§ Data records:
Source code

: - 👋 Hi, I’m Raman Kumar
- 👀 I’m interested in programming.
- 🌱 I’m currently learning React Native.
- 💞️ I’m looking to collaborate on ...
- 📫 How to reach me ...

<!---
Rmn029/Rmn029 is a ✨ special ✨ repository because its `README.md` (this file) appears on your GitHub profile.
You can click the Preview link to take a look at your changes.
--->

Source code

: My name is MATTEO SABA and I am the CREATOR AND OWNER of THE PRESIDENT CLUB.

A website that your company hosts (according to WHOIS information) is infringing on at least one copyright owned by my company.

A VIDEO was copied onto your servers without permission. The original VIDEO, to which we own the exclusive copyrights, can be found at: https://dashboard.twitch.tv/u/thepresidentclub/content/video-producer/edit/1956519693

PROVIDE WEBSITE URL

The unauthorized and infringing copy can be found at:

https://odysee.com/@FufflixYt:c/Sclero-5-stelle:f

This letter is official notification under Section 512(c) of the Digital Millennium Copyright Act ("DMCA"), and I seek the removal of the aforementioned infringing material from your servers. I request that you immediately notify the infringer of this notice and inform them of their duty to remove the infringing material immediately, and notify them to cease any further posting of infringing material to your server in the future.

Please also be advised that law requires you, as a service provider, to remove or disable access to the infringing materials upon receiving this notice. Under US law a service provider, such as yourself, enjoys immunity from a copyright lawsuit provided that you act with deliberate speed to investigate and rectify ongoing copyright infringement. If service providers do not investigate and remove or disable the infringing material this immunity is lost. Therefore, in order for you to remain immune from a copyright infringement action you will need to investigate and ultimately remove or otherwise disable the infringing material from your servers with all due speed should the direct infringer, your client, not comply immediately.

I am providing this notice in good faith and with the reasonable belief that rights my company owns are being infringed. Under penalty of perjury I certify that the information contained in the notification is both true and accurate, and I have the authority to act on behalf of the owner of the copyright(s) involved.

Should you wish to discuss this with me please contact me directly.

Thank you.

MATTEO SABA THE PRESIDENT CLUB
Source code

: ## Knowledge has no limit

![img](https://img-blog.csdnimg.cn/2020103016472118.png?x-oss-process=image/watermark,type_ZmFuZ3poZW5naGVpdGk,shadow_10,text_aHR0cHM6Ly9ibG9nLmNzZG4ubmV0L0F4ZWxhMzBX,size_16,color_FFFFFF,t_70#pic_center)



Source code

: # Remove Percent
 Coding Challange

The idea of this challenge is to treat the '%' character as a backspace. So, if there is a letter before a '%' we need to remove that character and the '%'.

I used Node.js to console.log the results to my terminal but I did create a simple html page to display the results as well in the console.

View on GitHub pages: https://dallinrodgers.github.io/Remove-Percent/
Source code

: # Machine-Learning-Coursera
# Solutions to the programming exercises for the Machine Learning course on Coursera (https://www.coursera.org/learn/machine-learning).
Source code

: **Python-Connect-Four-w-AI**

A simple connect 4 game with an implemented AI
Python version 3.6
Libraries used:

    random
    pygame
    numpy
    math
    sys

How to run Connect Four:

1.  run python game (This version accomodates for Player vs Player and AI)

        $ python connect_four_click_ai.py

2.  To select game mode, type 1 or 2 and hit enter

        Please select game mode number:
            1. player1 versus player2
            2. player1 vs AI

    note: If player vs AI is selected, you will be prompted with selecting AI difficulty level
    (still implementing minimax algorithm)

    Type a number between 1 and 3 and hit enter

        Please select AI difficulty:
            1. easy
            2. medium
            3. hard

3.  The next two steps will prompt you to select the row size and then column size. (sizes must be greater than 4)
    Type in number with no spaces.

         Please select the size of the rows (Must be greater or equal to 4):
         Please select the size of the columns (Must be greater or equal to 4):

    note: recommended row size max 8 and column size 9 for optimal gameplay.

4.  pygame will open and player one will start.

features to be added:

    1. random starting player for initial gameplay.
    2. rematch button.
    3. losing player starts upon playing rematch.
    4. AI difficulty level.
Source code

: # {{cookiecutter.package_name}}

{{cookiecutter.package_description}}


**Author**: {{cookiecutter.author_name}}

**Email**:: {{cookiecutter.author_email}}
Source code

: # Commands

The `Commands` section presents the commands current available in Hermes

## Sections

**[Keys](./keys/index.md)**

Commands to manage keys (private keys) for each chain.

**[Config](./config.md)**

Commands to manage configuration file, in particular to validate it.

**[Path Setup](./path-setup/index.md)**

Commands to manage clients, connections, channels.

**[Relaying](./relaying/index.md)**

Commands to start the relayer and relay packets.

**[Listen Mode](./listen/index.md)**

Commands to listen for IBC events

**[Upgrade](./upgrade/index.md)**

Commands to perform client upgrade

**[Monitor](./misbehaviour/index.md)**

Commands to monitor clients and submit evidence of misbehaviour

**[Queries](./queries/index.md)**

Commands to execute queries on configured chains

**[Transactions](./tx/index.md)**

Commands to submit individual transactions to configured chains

§ TASK PROMPT: Report each line of the data in which "note" occurs.

§ RESULT OF THE TASK:
    note: If player vs AI is selected, you will be prompted with selecting AI difficulty level
    note: recommended row size max 8 and column size 9 for optimal gameplay.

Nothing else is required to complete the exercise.